- **SUPPLIED PASSAGE**:
•••••
Link Romney to Bush on policy. Absolutely
crucial. This would sound something like: “Friends, let’s look over a
little recent history. In 2001 President Bush came into office saying he
was going to cut taxes and decrease regulations on Wall Street and the
banks, and the economy would go gangbusters. Well, he did that, and we
saw what happened—record deficits and the biggest economic crisis in 80
years.
“I’ve
spent the last four years digging us out of this ditch. No help from
the other side, mind you. But I have, and now we’re finally getting
somewhere positive—the lowest unemployment rate in four years, the
highest consumer confidence in five.
“And along comes my opponent here, and what’s he say? He wants to cut
taxes and repeal regulations on Wall Street and the banks. Exactly the
policies that created the crisis in the first place. Friends, I know
your memories aren’t that short. They’re gonna take us right back to
where we were.”
-- More Tomasky from
this piece.
Obama needs to make Mitt unacceptable again. On his tax plan. On
loopholes. On his vagueness. On the promise that a huge tax cut will
spur the economy and generate more revenue, which we heard before (and
please, dude, mention the name Bush). On Medicare. Why is that so damn
hard? Everybody keeps saying that’s hard. It is not hard. Bill Clinton
did it. Then everyone keeps saying that only Clinton has the chops to do
things like that. Nonsense. Here: “Governor, as you well know, that
$716 billion is savings, not a cut. If you spend it as you propose,
you’re just spending the Medicare trust fund down faster. You’re making
Medicare go broke faster. It’s like taking money out of your child’s
college fund before he gets to college. That’s maybe why your running
mate agrees with me on this one. And you must know this. So either you
don’t get how it works or you’re intentionally misleading people.”
The thing about this language is that it's Obama-styled, forceful and direct without being loopy and confrontational. Except that loopy and confrontational worked pretty well for Mitt in the first debate, and
really well for Joe Biden last week.
I just don't think Obama can or will go there. But he does have to punch, and he
must counterpunch.
I remember attending a gathering of Democrats four years ago and being angered by the president's lack of a boxing strategy against the
furious, blustering, fairly unhinged John McCain. (In a subsequent post about 2008's vice-presidential debate
I explained this better -- scroll to the last). McCain lived up to
his reputation in Debate II; we will have to see what Romney pulls out.
•••••
- **EXCERPTED DATA**:
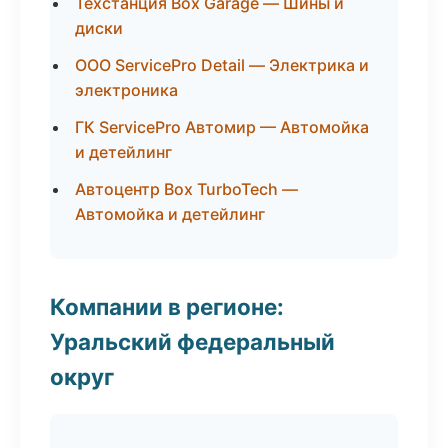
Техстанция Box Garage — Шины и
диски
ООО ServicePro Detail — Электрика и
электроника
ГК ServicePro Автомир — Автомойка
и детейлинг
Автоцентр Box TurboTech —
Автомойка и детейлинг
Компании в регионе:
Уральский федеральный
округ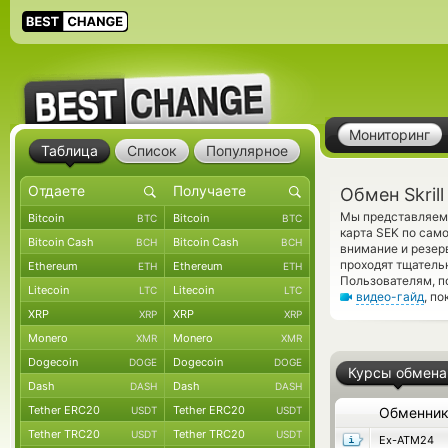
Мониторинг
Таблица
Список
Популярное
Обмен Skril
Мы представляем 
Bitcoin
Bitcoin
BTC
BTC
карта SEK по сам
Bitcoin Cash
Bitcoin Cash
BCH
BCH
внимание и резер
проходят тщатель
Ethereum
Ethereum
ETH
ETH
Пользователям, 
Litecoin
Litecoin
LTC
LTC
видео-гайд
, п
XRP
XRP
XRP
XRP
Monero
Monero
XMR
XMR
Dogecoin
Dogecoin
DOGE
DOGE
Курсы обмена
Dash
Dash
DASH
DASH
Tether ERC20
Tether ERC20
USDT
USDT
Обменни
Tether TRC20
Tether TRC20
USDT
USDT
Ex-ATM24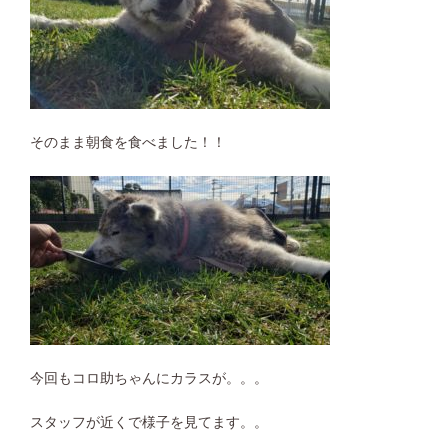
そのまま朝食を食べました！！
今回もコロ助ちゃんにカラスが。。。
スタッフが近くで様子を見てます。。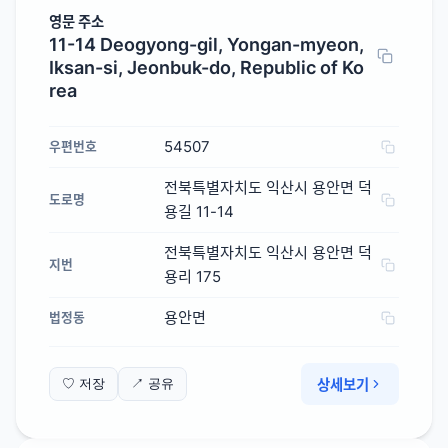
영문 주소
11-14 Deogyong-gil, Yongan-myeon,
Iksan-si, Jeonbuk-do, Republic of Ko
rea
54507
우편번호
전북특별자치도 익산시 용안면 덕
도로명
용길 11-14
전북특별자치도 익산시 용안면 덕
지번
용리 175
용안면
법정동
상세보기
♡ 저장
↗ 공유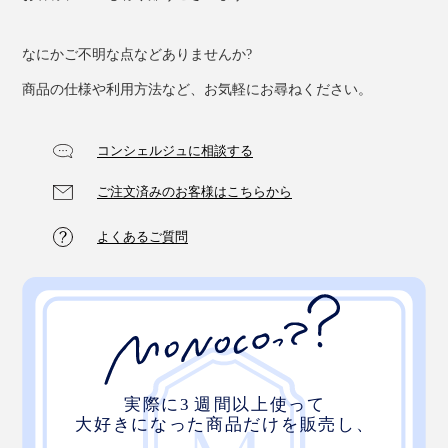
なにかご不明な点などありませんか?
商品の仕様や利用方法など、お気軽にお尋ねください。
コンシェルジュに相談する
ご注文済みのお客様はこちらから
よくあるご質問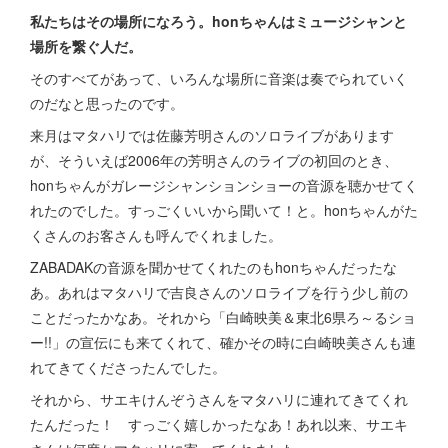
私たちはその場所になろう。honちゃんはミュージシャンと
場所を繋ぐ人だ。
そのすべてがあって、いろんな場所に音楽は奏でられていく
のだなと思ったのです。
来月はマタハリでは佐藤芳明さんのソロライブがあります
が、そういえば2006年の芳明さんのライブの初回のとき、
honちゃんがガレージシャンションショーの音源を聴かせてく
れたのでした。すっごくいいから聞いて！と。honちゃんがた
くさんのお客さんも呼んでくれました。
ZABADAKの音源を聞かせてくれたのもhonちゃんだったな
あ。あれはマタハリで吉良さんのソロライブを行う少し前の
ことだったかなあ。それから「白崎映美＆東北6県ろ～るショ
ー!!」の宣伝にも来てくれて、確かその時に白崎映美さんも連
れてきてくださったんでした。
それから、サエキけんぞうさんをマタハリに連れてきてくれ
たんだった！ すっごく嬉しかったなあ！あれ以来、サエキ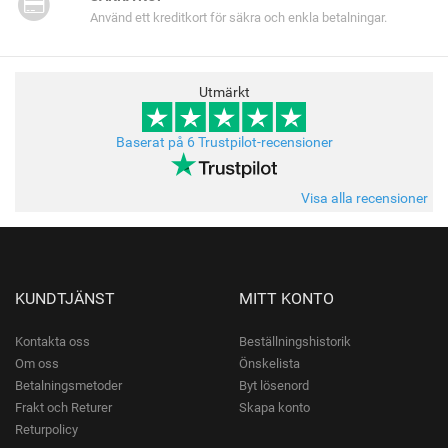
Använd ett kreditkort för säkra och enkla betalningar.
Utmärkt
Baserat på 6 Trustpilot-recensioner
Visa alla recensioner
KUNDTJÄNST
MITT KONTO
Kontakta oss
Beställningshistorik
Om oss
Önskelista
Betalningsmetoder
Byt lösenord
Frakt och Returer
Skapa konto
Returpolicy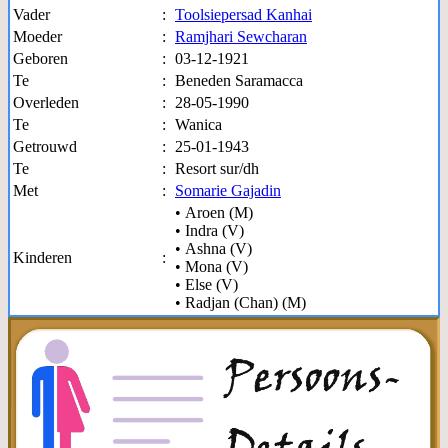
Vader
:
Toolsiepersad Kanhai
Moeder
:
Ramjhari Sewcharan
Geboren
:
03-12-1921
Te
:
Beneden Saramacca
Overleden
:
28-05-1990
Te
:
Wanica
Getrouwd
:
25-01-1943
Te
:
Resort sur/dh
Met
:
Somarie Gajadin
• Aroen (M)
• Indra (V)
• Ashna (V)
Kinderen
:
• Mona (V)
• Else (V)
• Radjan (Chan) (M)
•••••
- **PROBLEMS TO SOLVE**:
(A) Answer these questions using the passage on Obama's debate strategy:
(i) What two improvements does the suggested script claim for the economy after four years?
(ii) In the suggested Medicare reply, what is the $716 billion called instead of a cut?
(iii) Which opponent from four years earlier is described as furious, blustering, and fairly unhinged?
(B) Write the next few sentences of the passage on Obama's debate strategy, starting after its final sentence.

- **EXERCISE RESULTS**:
(A)
(i) The lowest unemployment rate in four years and the highest consumer confidence in five.
(ii) Savings.
(iii) John McCain.

(B)
My guess is that Romney can't count on a cowed Obama again, distracted by his anniversary or whatever else. He's got to knock Obama off stride rather than hope for another stumble. The Republican is certainly capable of saying anything at all to reach that goal. Some points are likely to be scored on the
death of Ambassador Chris Stevens. That will be
crass but predictable, so the president better have a good comeback.
But there is always something unexpected. A
Sistah Souljah moment perhaps, from Mitt. Tomasky again, if that happens...
Obama has to be ready for that or
another surprise. If it’s that one, I think Obama’s best response is
probably not even to engage on the level of policy, but just to level
him with something like, “Boy, you’ll just say anything now, won’t you?
For a year and half, as long as he was seeking Republican votes, this
guy went around and bragged out how much he was cutting taxes. And now
that he wants everybody’s vote, suddenly he’s a tax raiser!” Et cetera.
In
other words, I am conceding that that would be a smart thing for Romney
to do, and that Obama’s policy answers to it are limited. As long as
the people who despise tax increases would let him get away with
this—and they would, for now—Obama would be a little boxed in. That’s
where the mot juste comes in handy. Ding him for saying anything. Make the subject not what taxes the rich pay, but that Romney has no core.
So if Romney pulls a rabbit out of hat, Obama has to blast it with a shotgun.
But can he do that?
Whatever
happens tonight, the
"right-wing-leaners" will either fall more right or fall back toward undecided. And the stage will be set for the
third and final debate, on October 22nd. Whatever happens tonight, that last debate will be even more interesting. The
debate the following evening should be good, too.